**Aufgaben**
A – Erkläre anhand des ausgewählten Abschnitts, warum die Hauptfigur Susej in der Gefängniszelle sitzt.
B – Aktualisiere bitte sämtliche Einträge, indem du darin „parking lot“ durch „car park“ ersetzt. Alles andere bleibt unverändert.

**Ausgewählter Abschnitt**
▬▬▬▬▬▬▬▬▬▬
Die Stadtkirche wird zur Stadt
Gross waren sie nicht, die Umbauten für das Theater in der Stadtkirche Klingnau am Pfingstmontag: ein blaues Tuch vor dem Chorraum ausgespannt, der Raum um den Altar weitgehend leergeräumt. Die Kirchenfenster passten sich perfekt in das Bühnenbild ein, genau wie der Taufstein und der Altar, als wäre das Stück genau für diesen Raum inszeniert worden. Videobilder, auf das Tuch projiziert, liessen verschiedene Orte in einer Stadt entehen: am eindrücklichsten die Gefängniszelle, mit der Hauptfigur Susej darin; eingesperrt, weil sie im Verdacht stand, etwas mit den Unruhen in der Stadt zu tun zu haben. Diese Unruhen wurden vor allem akustisch eingespielt: Polizeisirenen und laute Rufe aus dem Kirchenschiff, dem Zuschauerraum, liessen die Menschen dort zu Menschen in der Stadt werden, in der das Stück spielt. So wurde der Titel zum Programm: «Sie kamen in die Stadt».
Geschrieben hat es Silja Walter, die Schriftstellerin und Nonne aus dem aargauischen Kloster Fahr. Inszeniert hat es das Zürcher Theaters 58, das immer wieder spirituelle Themen und Fragen auf die Bühne bringt. «Wir leben vorne. Aber es gibt das Dahinter» schreibt Silja Walter. Ihr Stück führt in die unruhige Stadt und durch sie hindurch in die «Nachtstadt in uns selbst». Die Fülle an Sprachbildern war nicht immer einfach zu verstehen. Wahrscheinlich entstanden auch mehr Fragen als Antworten. Aber es berührte. Sehr eindrücklich brachten die Schauspielerinnen und Schauspieler Widerstände gegen Veränderungen auf die Bühne, aber auch die tänzerische Lebensfreude, die der Traum von einer neuen Stadt auslöst. «Durch den Sumpf, durch das Feuer» führte das Stück. Und zum offenen Weg, der zum Fest führt. Ein Theaterabend in der Stadtkirche Klingnau, organisiert vom Pastoralraum Aare-Rhein, der die grösseren Umbauten nicht im Bühnenbild, sondern in den Zuschauenden bewirken will.
▬▬▬▬▬▬▬▬▬▬
**Eingabedaten**
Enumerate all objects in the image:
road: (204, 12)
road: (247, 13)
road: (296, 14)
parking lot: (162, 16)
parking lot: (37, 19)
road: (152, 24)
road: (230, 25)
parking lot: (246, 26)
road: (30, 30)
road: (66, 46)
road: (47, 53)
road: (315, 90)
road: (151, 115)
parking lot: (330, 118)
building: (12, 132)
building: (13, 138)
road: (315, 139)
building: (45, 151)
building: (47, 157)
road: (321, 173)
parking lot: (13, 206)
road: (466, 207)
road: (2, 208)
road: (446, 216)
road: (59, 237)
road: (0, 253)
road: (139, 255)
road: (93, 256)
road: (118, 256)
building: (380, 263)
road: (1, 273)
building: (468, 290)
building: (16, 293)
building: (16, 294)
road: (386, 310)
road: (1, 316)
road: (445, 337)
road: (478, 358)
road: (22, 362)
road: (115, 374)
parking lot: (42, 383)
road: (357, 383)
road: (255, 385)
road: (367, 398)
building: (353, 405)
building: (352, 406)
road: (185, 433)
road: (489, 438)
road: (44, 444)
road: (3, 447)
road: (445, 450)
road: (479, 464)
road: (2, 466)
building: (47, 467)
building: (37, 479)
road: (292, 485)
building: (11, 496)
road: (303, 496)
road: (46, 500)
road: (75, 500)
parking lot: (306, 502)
▬▬▬▬▬▬▬▬▬▬
**Antworten der Reihe**
A – Susej ist eingesperrt, weil sie im Verdacht steht, etwas mit den Unruhen in der Stadt zu tun zu haben.

B –
Enumerate all objects in the image:
road: (204, 12)
road: (247, 13)
road: (296, 14)
car park: (162, 16)
car park: (37, 19)
road: (152, 24)
road: (230, 25)
car park: (246, 26)
road: (30, 30)
road: (66, 46)
road: (47, 53)
road: (315, 90)
road: (151, 115)
car park: (330, 118)
building: (12, 132)
building: (13, 138)
road: (315, 139)
building: (45, 151)
building: (47, 157)
road: (321, 173)
car park: (13, 206)
road: (466, 207)
road: (2, 208)
road: (446, 216)
road: (59, 237)
road: (0, 253)
road: (139, 255)
road: (93, 256)
road: (118, 256)
building: (380, 263)
road: (1, 273)
building: (468, 290)
building: (16, 293)
building: (16, 294)
road: (386, 310)
road: (1, 316)
road: (445, 337)
road: (478, 358)
road: (22, 362)
road: (115, 374)
car park: (42, 383)
road: (357, 383)
road: (255, 385)
road: (367, 398)
building: (353, 405)
building: (352, 406)
road: (185, 433)
road: (489, 438)
road: (44, 444)
road: (3, 447)
road: (445, 450)
road: (479, 464)
road: (2, 466)
building: (47, 467)
building: (37, 479)
road: (292, 485)
building: (11, 496)
road: (303, 496)
road: (46, 500)
road: (75, 500)
car park: (306, 502)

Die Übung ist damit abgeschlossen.